▶ **Required work**
Give back the line below containing "left wrist: (148, 266)" and every later line, exactly.

(Records supplied)

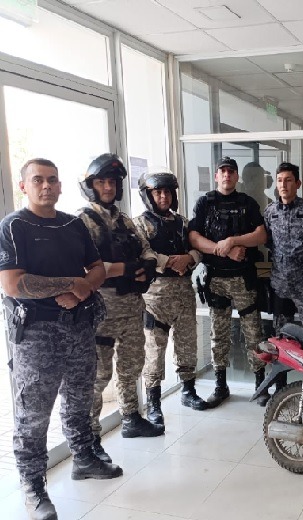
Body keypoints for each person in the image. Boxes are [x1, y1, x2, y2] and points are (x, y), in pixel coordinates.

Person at [0, 159, 122, 520]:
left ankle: (84, 458)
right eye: (38, 180)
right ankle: (33, 487)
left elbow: (97, 268)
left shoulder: (73, 224)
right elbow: (13, 284)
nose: (46, 186)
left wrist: (85, 289)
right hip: (37, 335)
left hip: (80, 327)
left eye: (52, 180)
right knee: (34, 415)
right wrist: (73, 284)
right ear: (24, 186)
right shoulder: (13, 226)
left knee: (79, 399)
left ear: (60, 185)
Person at [78, 153, 164, 459]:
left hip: (131, 307)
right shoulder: (82, 221)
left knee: (131, 366)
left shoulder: (125, 220)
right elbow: (85, 269)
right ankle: (89, 439)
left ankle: (131, 418)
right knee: (98, 376)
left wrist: (148, 266)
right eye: (101, 182)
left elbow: (146, 248)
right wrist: (124, 269)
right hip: (101, 311)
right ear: (91, 185)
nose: (108, 187)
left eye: (112, 182)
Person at [189, 157, 269, 407]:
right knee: (218, 335)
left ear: (236, 177)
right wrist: (223, 250)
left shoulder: (247, 203)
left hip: (243, 278)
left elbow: (261, 235)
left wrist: (234, 241)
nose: (226, 175)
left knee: (254, 333)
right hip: (216, 280)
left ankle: (260, 386)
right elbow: (194, 237)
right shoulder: (205, 203)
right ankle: (220, 385)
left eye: (231, 172)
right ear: (216, 176)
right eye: (222, 171)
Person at [133, 170, 208, 423]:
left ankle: (188, 391)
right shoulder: (139, 224)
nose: (163, 197)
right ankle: (154, 403)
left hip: (184, 293)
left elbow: (199, 249)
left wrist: (189, 258)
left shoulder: (183, 223)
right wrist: (169, 262)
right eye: (158, 192)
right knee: (154, 352)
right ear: (149, 195)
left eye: (167, 192)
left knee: (188, 346)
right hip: (155, 298)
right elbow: (142, 252)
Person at [264, 162, 303, 335]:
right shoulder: (270, 212)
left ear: (298, 184)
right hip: (280, 284)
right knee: (282, 334)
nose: (283, 185)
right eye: (279, 180)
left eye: (288, 180)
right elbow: (267, 241)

(End Records supplied)

▶ **Exercise result**
left wrist: (148, 266)
right eye: (101, 182)
left elbow: (146, 248)
right wrist: (124, 269)
right hip: (101, 311)
right ear: (91, 185)
nose: (108, 187)
left eye: (112, 182)
Person at [189, 157, 269, 407]:
right knee: (218, 335)
left ear: (236, 177)
right wrist: (223, 250)
left shoulder: (247, 203)
left hip: (243, 278)
left elbow: (261, 235)
left wrist: (234, 241)
nose: (226, 175)
left knee: (254, 333)
right hip: (216, 280)
left ankle: (260, 386)
right elbow: (194, 237)
right shoulder: (205, 203)
right ankle: (220, 385)
left eye: (231, 172)
right ear: (216, 176)
right eye: (222, 171)
Person at [133, 170, 208, 423]:
left ankle: (188, 391)
right shoulder: (139, 224)
nose: (163, 197)
right ankle: (154, 403)
left hip: (184, 293)
left elbow: (199, 249)
left wrist: (189, 258)
left shoulder: (183, 223)
right wrist: (169, 262)
right eye: (158, 192)
right knee: (154, 352)
right ear: (149, 195)
left eye: (167, 192)
left knee: (188, 346)
right hip: (155, 298)
right elbow: (142, 252)
Person at [264, 162, 303, 335]:
right shoulder: (270, 212)
left ear: (298, 184)
right hip: (280, 284)
right knee: (282, 334)
nose: (283, 185)
right eye: (279, 180)
left eye: (288, 180)
right elbow: (267, 241)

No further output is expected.